THE PROBLEM: Please copy out the lines from the one containing "reproof is prudent.</p>" through the end of the lines, both ends included.

Lines from a data source:
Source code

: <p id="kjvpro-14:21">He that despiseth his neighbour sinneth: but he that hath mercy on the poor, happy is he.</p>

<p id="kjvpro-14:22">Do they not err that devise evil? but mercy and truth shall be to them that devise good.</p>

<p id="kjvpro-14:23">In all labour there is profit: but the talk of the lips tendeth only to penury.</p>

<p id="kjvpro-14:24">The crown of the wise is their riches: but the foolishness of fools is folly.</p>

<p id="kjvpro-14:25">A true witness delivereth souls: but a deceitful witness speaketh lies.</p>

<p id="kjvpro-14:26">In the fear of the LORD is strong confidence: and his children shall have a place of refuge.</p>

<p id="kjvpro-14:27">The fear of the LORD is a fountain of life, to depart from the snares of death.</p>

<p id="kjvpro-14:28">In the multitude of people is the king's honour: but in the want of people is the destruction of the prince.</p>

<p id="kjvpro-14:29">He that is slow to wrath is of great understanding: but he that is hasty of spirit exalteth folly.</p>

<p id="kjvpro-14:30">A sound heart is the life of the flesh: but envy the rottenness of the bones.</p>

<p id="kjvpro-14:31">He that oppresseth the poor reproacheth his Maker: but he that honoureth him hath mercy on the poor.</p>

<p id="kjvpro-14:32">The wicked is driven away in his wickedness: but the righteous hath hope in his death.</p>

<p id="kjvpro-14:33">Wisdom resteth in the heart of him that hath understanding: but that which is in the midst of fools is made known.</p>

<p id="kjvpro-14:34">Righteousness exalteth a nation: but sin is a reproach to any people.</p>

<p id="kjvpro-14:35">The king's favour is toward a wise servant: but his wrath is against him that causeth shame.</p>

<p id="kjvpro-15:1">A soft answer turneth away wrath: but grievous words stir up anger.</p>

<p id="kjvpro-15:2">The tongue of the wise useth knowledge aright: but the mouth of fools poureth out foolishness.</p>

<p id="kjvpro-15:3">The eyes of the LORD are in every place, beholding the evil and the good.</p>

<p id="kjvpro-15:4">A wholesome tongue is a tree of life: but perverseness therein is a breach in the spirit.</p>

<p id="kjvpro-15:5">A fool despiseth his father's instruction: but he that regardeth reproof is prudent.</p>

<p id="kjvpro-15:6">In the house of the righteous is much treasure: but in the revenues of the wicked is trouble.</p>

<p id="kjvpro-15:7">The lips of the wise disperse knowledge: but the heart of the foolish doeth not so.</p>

FINAL ANSWER:
<p id="kjvpro-15:5">A fool despiseth his father's instruction: but he that regardeth reproof is prudent.</p>

<p id="kjvpro-15:6">In the house of the righteous is much treasure: but in the revenues of the wicked is trouble.</p>

<p id="kjvpro-15:7">The lips of the wise disperse knowledge: but the heart of the foolish doeth not so.</p>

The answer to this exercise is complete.